- Texte de la page
•••

Chronique de GJK

CENTRAFRIQUE : JE N’IRAI PAS AU NORD

J’ai décidé depuis longtemps, et j’avais même prévenu, que si cela devait arriver, je n’irai jamais au nord. Donc, je dis et je répète, JE – N’I – RAI – PAS – AU- NORD !

D’ailleurs, nord de quoi, par rapport à quoi, et pourquoi ? Que je sache, je n’ai rien au nord, je m’en fous du nord, et je n’ai pas perdu le nord en le disant.

S’il vous plaît mes frères, mes amis, aidez-moi à bien comprendre. Pourquoi devrais-je partir pour le nord, et laisser au sud, tous mes parents du côté maternel, mes amis, mes biens, bref, toute ma VIE ? On me sort, que c’est parce que je suis musulman. Je viens de découvrir que je suis musulman, depuis qu’on veut absolument, me le faire accepter. Car, depuis toujours, j’ai cru que j’étais simplement un ÊTRE HUMAIN, UN CENTRAFRICAIN. Je me pose la question : dans ce pays, notre pays la Centrafrique, qui est musulman et qui est chrétien ?

Moi, musulman ? En quoi le reconnaissez-vous ?

 Mon physique dites-vous ? Et pourtant, on me prend souvent pour le prêtre du coin, à qui, me dit-on, je ressemblerais comme deux gouttes d’eau. Il a été d’ailleurs ordonné prêtre le même jour que Désiré, mon frère de même père et même mère comme on dit chez nous.

•••

- Lignes fournies
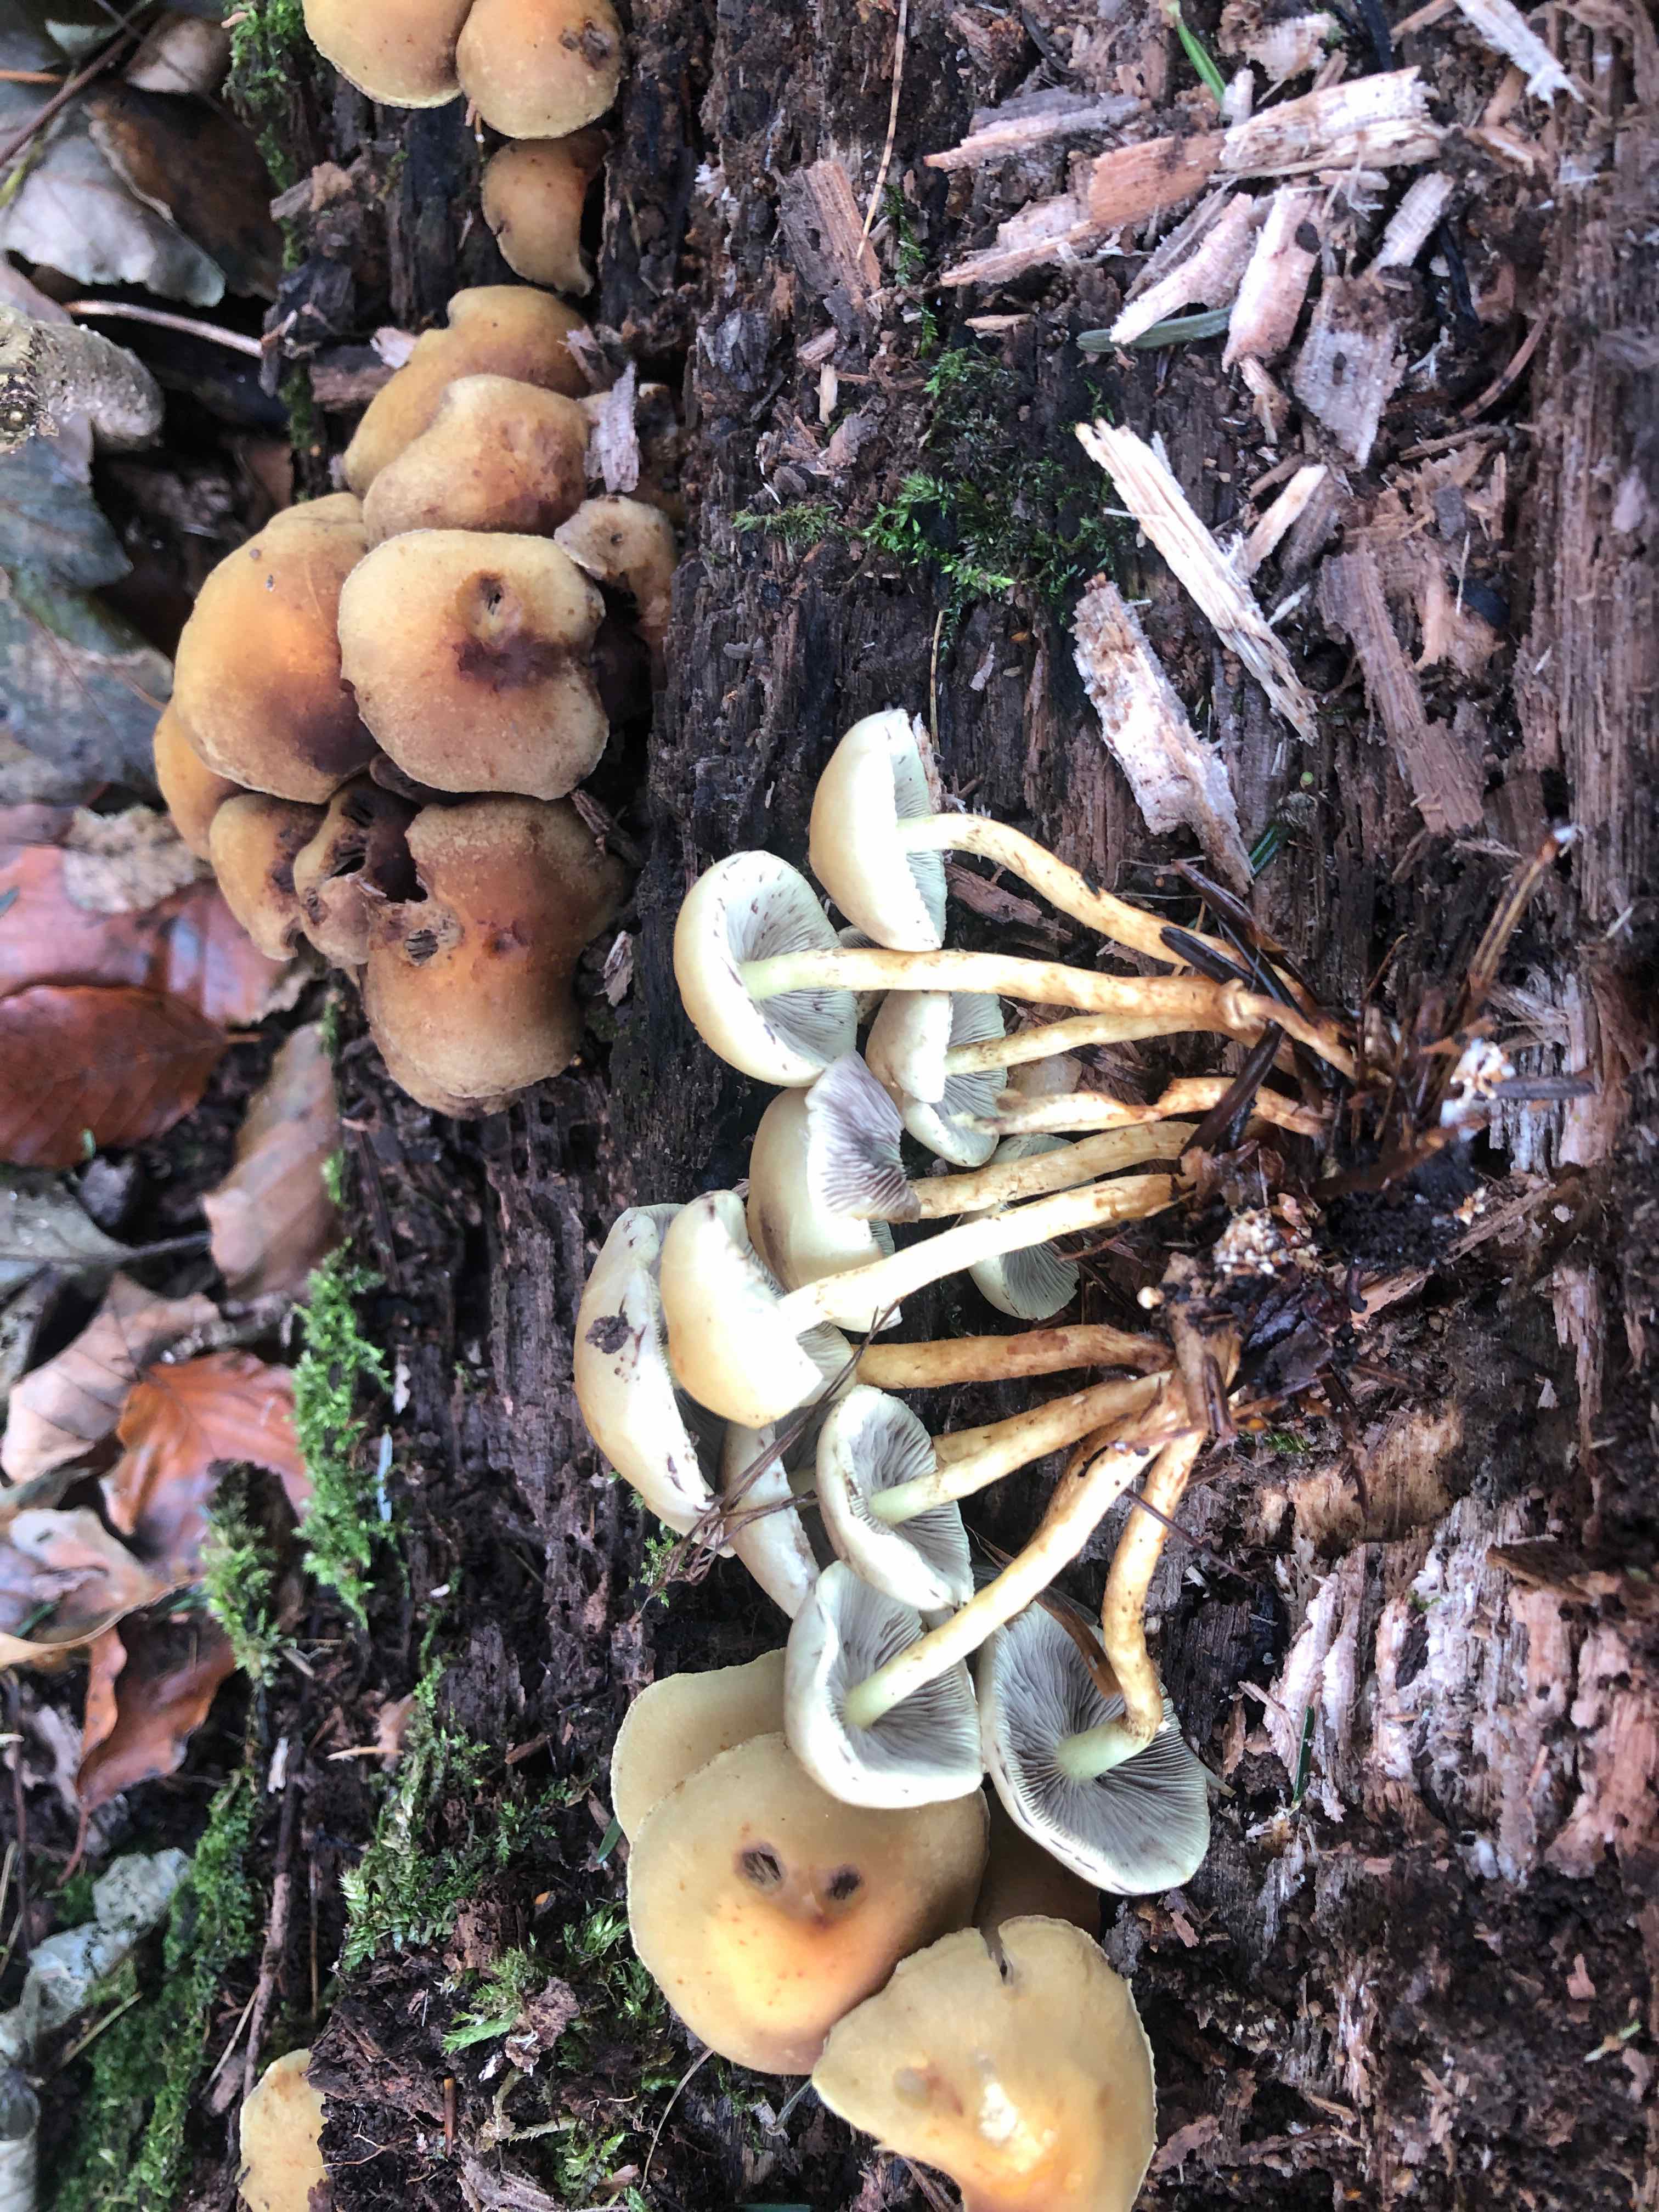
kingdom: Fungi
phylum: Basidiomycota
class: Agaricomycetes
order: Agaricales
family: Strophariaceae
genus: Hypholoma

•••

- Consigne A
Modifiez le passage de la chronique qui commence par les mots « D’ailleurs, nord de » et se termine par « en le disant. » en y remplaçant « je m’en fous » par « je me moque ».
- Consigne B
Relevez dans la chronique tout ce qu'il faudrait, selon elle, laisser au sud en partant pour le nord.
- Consigne C
Poursuivez la chronique sur la Centrafrique à partir de son dernier paragraphe.

- Réponse rédigée A
D’ailleurs, nord de quoi, par rapport à quoi, et pourquoi ? Que je sache, je n’ai rien au nord, je me moque du nord, et je n’ai pas perdu le nord en le disant.

- Réponse rédigée B
Tous mes parents du côté maternel, mes amis, mes biens, toute ma VIE.

- Réponse rédigée C
 A la tonalité de ma voix, quand je m’exprime en sango ? Mais, avez-vous déjà entendu parler un Banda Linda, un Yakoma Ngbandi pur jus, et même un ancien chef d’Etat Gbaya de Benzambé ? Eux aussi, on peut les situer géographiquement. Pourquoi ne repartiraient-ils pas où sont nés leurs parents ? En plus, mes parents et moi, sommes du sud de la RCA ; pour quelles raisons veut-on m’expédier au nord comme un colis indésirable?

 Vous me traitez de sale musulman, sans me dire exactement, si ce substantif est désormais synonyme d’infraction pénale ; Ce n’est pas du tout, ou pas encore le cas aujourd’hui ; cependant, quiconque est convaincu d’être musulman, me semble-t-il, est  de ce fait condamné à mourir sous les coups de machette de n’importe quel animiste, porteur de gris-gris fabriqués par des marabouts musulmans ! C’est dommage, car à bien chercher, qui qu’on soit en Centrafrique, on doit avoir certainement un parent, un beau-parent, un ami,…quelque part, qui est musulman ou chrétien. Donc, ceux qui tuent dans un camp ou dans un autre, doivent avoir tué quelqu’un de leur famille proche ou lointaine.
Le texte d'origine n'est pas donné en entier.